Пархоменко был черномазенький хлопчик, лет весьма молодых, с широкими скулами, непропорционально узким лбом и еще более непропорционально узким подбородком, на котором, по вычислению приятелей, с одной стороны росло семнадцать коротеньких волосинок, а с другой — двадцать четыре. Держал себя Пархоменко весьма развязным и весьма нескладным развихляем, питал национальное предубеждение против носовых платков и в силу того беспрестанно дергал левою щекою и носом, а в минуты размышления с особенным тщанием и ловкостью выдавливал пальцем свой правый глаз. Лиза нимало не ошиблась, назвав его «дурачком» после меревского бала, на котором Пархоменко впервые показался в нашем романе. Пархоменко был так себе, шальной, дурашливый петербургский хохлик, что называется «безглуздая ледащица».

При входе Пархоменко опять началась рекомендация.

— Прохор Матвеевич Пархоменко, — сказал Рациборский, представив его разом всей компании, и потом поочередно назвал ему Ярошиньского и Розанова.

— А мы давно знакомы! — воскликнул Пархоменко при имени Розанова и протянул ему по-приятельски руку.

— Где же вы были знакомы?

— Мы познакомились нынешним летом в провинции, когда я ездил с Райнером.

— Так и вы, Райнер, старые знакомые с доктором?

— Да, я мельком видел господина Розанова и, виноват, не узнал его с первого раза, — отвечал Райнер.

Рациборский познакомил Розанова с блондином и брюнетом.
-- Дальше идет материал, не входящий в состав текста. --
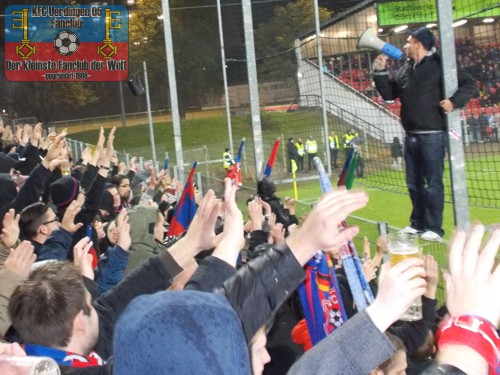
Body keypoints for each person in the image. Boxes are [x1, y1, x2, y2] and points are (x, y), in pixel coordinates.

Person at [373, 27, 478, 241]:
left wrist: (453, 102)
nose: (406, 45)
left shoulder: (441, 64)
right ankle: (418, 224)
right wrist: (380, 73)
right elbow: (389, 94)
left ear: (419, 44)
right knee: (413, 184)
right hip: (411, 135)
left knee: (433, 184)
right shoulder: (406, 69)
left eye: (409, 41)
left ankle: (434, 228)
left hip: (433, 135)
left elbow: (470, 84)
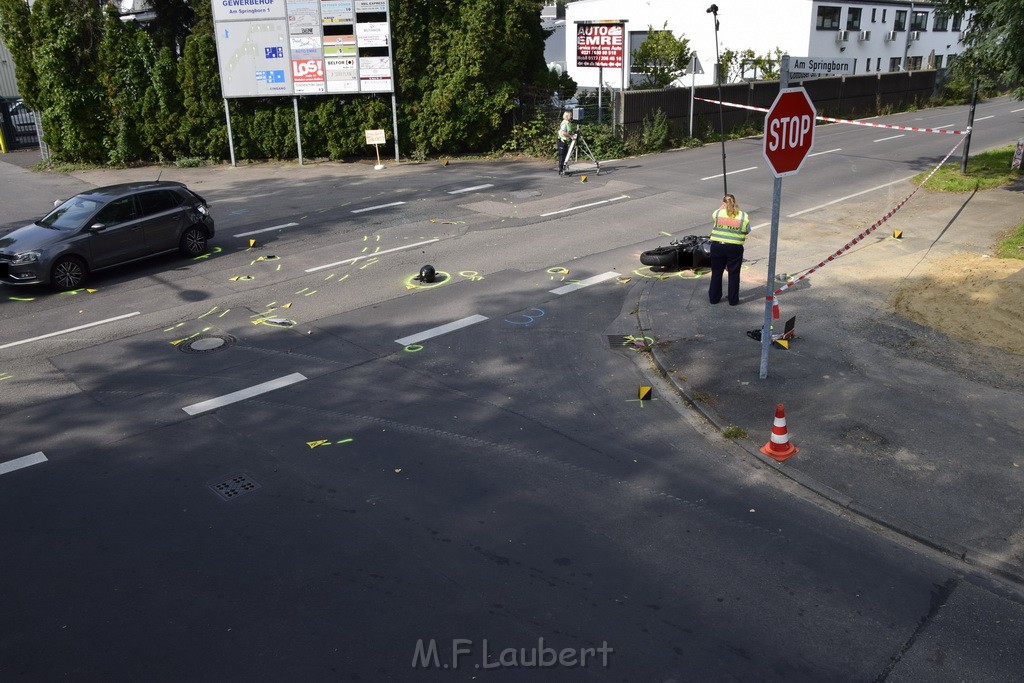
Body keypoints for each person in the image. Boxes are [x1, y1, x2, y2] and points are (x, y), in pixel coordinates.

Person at [708, 194, 750, 306]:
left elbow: (716, 219)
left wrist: (721, 208)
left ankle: (714, 298)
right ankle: (733, 300)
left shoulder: (717, 213)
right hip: (734, 248)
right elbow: (747, 230)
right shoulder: (743, 216)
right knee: (734, 274)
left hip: (717, 247)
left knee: (716, 273)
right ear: (735, 202)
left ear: (723, 203)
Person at [557, 111, 575, 176]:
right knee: (562, 156)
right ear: (567, 116)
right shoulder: (564, 123)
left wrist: (573, 133)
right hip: (562, 142)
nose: (572, 117)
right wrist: (570, 136)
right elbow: (563, 132)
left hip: (565, 142)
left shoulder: (568, 123)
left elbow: (569, 131)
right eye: (570, 115)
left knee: (565, 156)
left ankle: (564, 170)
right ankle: (561, 170)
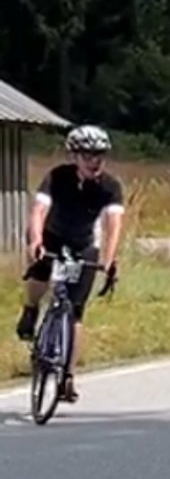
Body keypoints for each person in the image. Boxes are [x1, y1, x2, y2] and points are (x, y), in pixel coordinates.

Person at [17, 124, 128, 402]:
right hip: (51, 236)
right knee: (39, 271)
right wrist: (36, 241)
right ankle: (30, 310)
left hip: (84, 244)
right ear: (74, 157)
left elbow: (114, 224)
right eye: (88, 155)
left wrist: (109, 260)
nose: (95, 161)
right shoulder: (57, 177)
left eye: (100, 155)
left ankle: (67, 376)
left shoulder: (110, 186)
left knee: (76, 311)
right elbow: (39, 210)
Брюнета он назвал Петром Сергеевичем Белоярцевым, а блондина Иваном Семеновичем Завулоновым.

«Так и есть, что из семиовчинных утроб», — подумал Розанов, принимая крохотную, костлявую ручку серенького Завулонова, который тотчас же крякнул, защелестил ладонью по своей желтенькой гривке и, взяв за локоть Белоярцева, потянул его опять в залу.

— Ну, что, Пархом удобоносительный, что нового? — спросил шутливо Арапов Пархоменку.